# START OF TEXT SHOWN

After graduating from the University in Connecticut, Mbumba began teaching at Harlem Preparatory School in New York City. Leaving New York in 1978, he returned to Africa and began work as Head of the Science Department at the Namibia Education Centre in Cuanza Sul, Angola. In 1980, he was promoted to the post of Principal of the Centre, lasting in that position until 1985.

Politics
Mbumba officially took a position with SWAPO in 1985 as Deputy Secretary for Education and Culture. Leaving that position in 1987, Mbumba entered the position of Personal Secretary to SWAPO President Sam Nujoma. Continuing in inter-party positions, including as joint-administrator of Walvis Bay during its handover to Namibia in 1994, Mbumba gradually worked his way up the party. Since 1993, he has been a member of the National Assembly. Also beginning in 1993, Mbumba held a succession of ministries, including Agriculture, Water and Rural Development (1993-1996), Finance (1996-2003), Information and Broadcasting (2003-2005) Education (2005–2010), and Safety and Security (2010-2012).

# END OF TEXT SHOWN

PROBLEMS TO SOLVE
1. Copy the stretch of the text about Mbumba from "After graduating from" through "position until 1985.", word for word.
2. Pick up the text about Mbumba after its last sentence and keep writing.
The items that come next aren't needed for anything here.

# START OF EXTRACTED RECORDS

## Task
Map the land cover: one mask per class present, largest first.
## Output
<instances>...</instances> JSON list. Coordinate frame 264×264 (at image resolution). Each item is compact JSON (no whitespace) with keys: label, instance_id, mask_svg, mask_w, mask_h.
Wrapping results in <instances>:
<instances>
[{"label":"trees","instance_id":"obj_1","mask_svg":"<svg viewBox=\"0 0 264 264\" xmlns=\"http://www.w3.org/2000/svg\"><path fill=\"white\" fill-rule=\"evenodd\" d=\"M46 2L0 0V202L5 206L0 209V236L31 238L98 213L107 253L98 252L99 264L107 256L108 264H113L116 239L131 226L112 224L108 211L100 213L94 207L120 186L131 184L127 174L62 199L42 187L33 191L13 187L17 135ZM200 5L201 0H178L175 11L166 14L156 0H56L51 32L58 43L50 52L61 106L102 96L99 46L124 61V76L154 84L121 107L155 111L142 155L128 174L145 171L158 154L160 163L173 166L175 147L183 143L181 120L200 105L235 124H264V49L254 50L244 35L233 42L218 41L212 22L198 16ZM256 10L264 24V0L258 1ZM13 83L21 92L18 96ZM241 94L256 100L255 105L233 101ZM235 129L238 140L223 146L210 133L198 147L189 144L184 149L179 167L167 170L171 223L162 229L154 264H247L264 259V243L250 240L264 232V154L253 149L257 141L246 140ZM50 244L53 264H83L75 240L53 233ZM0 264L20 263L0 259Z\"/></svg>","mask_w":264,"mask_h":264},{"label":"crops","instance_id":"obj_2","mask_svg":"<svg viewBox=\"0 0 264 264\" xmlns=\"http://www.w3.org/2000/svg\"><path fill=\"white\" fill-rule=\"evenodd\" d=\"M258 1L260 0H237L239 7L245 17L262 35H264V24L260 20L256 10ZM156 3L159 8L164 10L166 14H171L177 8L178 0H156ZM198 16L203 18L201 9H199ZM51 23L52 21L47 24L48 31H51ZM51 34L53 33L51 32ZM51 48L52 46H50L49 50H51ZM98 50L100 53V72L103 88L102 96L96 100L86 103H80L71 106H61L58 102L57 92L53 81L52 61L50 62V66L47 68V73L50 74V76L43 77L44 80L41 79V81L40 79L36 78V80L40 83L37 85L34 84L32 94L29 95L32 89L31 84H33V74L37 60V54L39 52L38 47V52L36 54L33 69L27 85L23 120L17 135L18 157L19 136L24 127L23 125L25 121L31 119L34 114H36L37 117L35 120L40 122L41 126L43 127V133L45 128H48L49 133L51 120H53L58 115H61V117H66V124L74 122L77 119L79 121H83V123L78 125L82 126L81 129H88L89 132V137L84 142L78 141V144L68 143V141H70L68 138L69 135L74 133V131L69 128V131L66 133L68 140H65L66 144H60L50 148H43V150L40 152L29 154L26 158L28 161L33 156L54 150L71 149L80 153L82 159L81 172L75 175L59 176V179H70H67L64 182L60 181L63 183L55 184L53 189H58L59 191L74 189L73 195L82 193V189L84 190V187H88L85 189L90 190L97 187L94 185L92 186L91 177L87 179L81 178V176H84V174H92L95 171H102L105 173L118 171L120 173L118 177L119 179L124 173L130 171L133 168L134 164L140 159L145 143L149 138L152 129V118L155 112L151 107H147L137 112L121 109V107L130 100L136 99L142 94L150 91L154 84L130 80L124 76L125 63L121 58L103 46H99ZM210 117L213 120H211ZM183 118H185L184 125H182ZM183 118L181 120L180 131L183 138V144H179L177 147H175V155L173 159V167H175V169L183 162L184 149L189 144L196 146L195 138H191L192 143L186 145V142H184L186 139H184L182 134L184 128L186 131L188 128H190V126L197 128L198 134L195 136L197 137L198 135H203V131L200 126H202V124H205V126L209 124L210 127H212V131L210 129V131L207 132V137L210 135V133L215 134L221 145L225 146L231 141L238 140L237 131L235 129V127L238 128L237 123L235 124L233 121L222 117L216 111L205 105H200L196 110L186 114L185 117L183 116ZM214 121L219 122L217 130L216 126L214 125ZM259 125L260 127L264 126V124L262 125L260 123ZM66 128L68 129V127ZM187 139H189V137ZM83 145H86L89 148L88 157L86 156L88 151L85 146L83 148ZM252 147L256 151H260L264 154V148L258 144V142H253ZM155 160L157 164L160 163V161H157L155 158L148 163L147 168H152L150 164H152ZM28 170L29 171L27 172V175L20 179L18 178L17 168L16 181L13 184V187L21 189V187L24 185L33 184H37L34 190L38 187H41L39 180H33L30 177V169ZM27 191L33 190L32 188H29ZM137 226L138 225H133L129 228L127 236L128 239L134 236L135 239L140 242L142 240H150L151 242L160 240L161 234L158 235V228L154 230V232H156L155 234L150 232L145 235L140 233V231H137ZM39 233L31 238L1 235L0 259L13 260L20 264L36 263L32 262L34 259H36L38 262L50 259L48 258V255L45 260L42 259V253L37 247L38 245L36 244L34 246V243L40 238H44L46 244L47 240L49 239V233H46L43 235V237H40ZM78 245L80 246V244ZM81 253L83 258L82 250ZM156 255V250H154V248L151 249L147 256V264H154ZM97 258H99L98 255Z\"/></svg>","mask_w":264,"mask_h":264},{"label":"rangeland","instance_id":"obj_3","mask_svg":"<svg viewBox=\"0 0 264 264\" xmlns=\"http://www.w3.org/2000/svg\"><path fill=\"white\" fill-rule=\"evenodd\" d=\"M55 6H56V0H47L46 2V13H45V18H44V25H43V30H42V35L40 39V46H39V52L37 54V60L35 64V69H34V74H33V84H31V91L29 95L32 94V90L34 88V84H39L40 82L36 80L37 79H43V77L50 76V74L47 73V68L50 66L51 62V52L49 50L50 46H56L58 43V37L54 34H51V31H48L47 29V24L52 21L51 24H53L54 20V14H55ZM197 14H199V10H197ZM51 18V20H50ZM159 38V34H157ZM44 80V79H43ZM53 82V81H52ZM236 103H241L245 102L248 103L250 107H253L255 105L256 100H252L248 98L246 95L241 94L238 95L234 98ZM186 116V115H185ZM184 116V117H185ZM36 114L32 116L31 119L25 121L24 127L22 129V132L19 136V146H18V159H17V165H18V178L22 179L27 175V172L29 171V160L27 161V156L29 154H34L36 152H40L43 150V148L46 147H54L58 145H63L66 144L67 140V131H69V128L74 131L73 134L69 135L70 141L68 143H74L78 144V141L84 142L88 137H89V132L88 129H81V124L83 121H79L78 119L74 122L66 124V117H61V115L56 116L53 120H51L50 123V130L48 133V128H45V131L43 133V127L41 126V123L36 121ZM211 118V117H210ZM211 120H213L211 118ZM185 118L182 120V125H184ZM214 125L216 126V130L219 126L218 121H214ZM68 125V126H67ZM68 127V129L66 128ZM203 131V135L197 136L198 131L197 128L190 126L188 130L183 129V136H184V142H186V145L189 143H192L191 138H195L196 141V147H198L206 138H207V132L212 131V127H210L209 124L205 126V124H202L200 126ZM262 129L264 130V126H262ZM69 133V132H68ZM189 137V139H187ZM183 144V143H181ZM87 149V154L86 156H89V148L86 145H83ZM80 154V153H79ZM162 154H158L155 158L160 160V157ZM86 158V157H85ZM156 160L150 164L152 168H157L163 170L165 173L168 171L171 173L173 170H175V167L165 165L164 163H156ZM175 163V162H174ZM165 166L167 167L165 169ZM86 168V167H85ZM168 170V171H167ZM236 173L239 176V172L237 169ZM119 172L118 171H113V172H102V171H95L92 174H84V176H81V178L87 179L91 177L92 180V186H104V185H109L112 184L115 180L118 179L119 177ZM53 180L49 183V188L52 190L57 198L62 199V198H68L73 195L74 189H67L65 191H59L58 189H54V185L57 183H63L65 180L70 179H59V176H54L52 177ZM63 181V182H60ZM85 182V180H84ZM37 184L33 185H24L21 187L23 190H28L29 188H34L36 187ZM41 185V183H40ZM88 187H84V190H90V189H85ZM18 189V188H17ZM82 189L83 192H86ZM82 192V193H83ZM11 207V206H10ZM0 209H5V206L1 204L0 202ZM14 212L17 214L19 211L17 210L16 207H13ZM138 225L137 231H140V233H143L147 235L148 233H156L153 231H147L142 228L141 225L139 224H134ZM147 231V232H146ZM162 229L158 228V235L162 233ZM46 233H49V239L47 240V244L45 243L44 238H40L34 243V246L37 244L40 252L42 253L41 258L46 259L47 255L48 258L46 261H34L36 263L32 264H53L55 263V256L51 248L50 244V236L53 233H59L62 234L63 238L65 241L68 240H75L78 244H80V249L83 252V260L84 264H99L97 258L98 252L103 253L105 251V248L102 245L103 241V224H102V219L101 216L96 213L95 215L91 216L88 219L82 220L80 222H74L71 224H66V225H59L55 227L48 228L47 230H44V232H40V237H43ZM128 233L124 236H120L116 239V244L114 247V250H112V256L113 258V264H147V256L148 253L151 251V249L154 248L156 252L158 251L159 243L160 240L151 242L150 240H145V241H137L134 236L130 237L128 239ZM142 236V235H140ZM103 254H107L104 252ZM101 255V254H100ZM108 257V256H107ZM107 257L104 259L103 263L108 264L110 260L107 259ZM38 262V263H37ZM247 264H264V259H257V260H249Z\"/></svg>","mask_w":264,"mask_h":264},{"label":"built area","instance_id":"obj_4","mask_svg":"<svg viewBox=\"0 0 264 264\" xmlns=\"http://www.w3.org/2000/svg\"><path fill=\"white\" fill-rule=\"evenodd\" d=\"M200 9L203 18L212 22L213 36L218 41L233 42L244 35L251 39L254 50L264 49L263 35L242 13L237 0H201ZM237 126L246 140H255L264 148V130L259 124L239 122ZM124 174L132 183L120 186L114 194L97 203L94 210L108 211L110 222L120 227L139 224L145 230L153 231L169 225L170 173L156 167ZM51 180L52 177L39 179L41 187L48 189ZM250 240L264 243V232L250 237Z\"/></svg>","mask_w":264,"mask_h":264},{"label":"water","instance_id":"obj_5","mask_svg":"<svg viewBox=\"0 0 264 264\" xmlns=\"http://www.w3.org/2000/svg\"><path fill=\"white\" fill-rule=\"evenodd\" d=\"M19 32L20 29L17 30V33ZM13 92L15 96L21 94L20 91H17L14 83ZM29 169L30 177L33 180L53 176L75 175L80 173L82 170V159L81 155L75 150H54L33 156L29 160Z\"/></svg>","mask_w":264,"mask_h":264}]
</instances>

# END OF EXTRACTED RECORDS

TASK ANSWERS
1.
After graduating from the University in Connecticut, Mbumba began teaching at Harlem Preparatory School in New York City. Leaving New York in 1978, he returned to Africa and began work as Head of the Science Department at the Namibia Education Centre in Cuanza Sul, Angola. In 1980, he was promoted to the post of Principal of the Centre, lasting in that position until 1985.

2.
Mbumba won the election for SWAPO Secretary-General at the 2012 SWAPO congress, a position that is considered #3 in the SWAPO party structure. He won with 352 votes against Utoni Nujoma 244 and pledged before the election that he would resign from his ministerial position if successful. On 4 December 2012, Immanuel Ngatjizeko was appointed to replace Mbumba as Minister of Safety and Security in the Cabinet reshuffle that followed the congress.

When Nickey Iyambo, Namibia's first vice president, was removed from the position on the ground of poor health, president Hage Geingob appointed Mbumba as successor. Mbumba is known for his sharp tongue.

References

Further sources
 Hopwood, Graham. Guide to Namibian Politics, 2007 edition. Namibia Institute for Democracy, Windhoek, 2007

External links
 Interview winne.com, 27 February 2006

1941 births
Living people
University of Connecticut alumni
Vice presidents of Namibia
Namibian educators
Members of the National Assembly (Namibia)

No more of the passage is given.